→ **AIM OF THE EXERCISE**:
Print the lines from the one containing "The Customer role" up to and including the one containing "### The Developer", exactly as they appear in the records.

→ **RECORDS TO USE**:
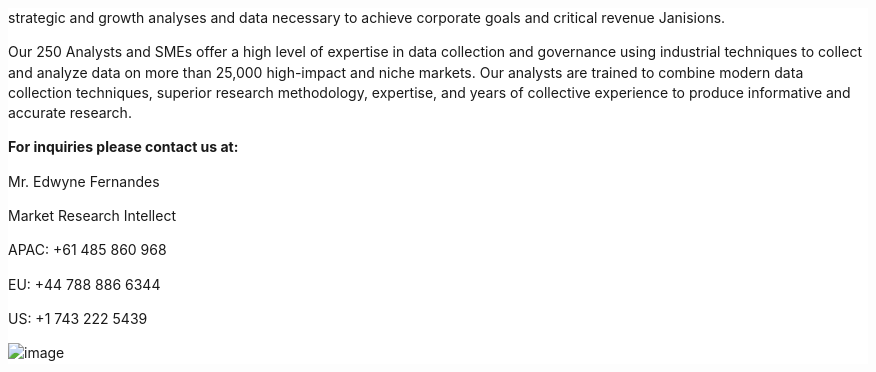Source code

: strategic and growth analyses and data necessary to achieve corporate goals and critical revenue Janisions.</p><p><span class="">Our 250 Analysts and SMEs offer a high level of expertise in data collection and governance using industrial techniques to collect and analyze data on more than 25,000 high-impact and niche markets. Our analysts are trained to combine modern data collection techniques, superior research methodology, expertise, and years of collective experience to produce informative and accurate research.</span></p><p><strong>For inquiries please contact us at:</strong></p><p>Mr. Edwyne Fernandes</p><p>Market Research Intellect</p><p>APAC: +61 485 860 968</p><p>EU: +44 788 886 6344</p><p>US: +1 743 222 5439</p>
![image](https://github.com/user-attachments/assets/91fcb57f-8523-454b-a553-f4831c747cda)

* * *

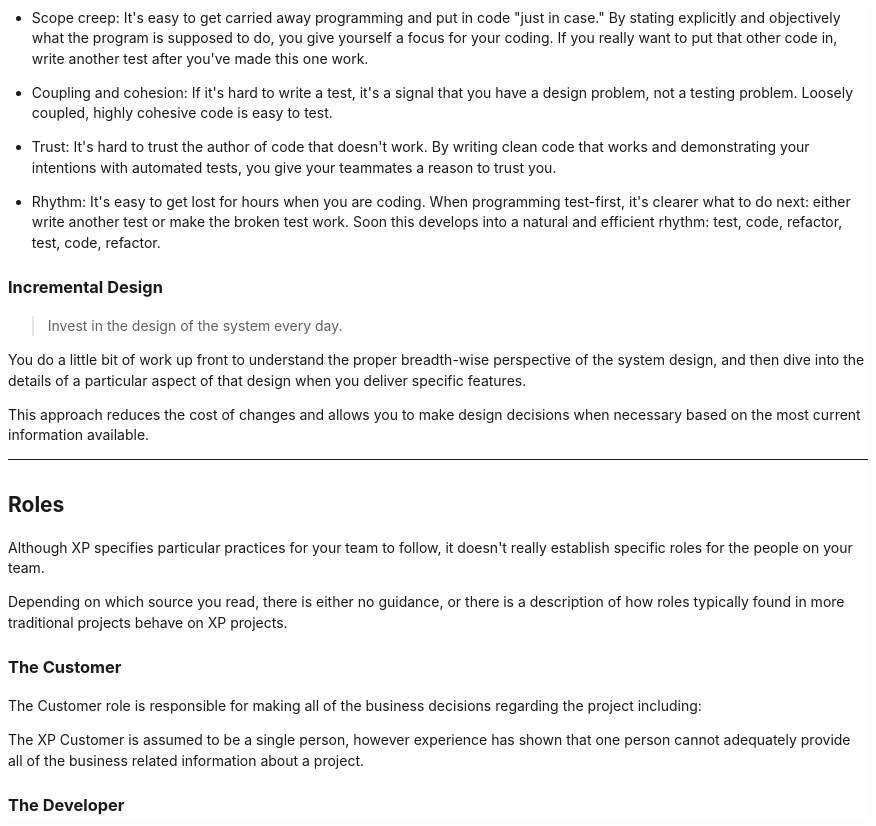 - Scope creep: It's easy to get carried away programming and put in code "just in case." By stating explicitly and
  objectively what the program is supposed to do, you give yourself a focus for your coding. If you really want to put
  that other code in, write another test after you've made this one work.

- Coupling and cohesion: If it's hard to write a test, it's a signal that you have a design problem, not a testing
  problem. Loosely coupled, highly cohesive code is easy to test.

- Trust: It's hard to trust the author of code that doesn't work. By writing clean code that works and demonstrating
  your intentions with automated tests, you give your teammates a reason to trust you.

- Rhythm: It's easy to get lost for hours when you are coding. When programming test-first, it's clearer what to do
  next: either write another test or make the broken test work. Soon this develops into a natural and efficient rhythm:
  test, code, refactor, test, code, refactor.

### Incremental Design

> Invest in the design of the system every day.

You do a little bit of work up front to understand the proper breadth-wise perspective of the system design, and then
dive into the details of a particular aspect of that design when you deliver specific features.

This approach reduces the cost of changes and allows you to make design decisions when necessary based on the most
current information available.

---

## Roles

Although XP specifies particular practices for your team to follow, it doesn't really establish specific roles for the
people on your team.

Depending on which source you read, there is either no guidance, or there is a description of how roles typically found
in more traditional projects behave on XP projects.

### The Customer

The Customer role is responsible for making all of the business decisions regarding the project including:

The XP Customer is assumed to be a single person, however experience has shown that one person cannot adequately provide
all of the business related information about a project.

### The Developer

→ **ANSWER**:
The Customer role is responsible for making all of the business decisions regarding the project including:

The XP Customer is assumed to be a single person, however experience has shown that one person cannot adequately provide
all of the business related information about a project.

### The Developer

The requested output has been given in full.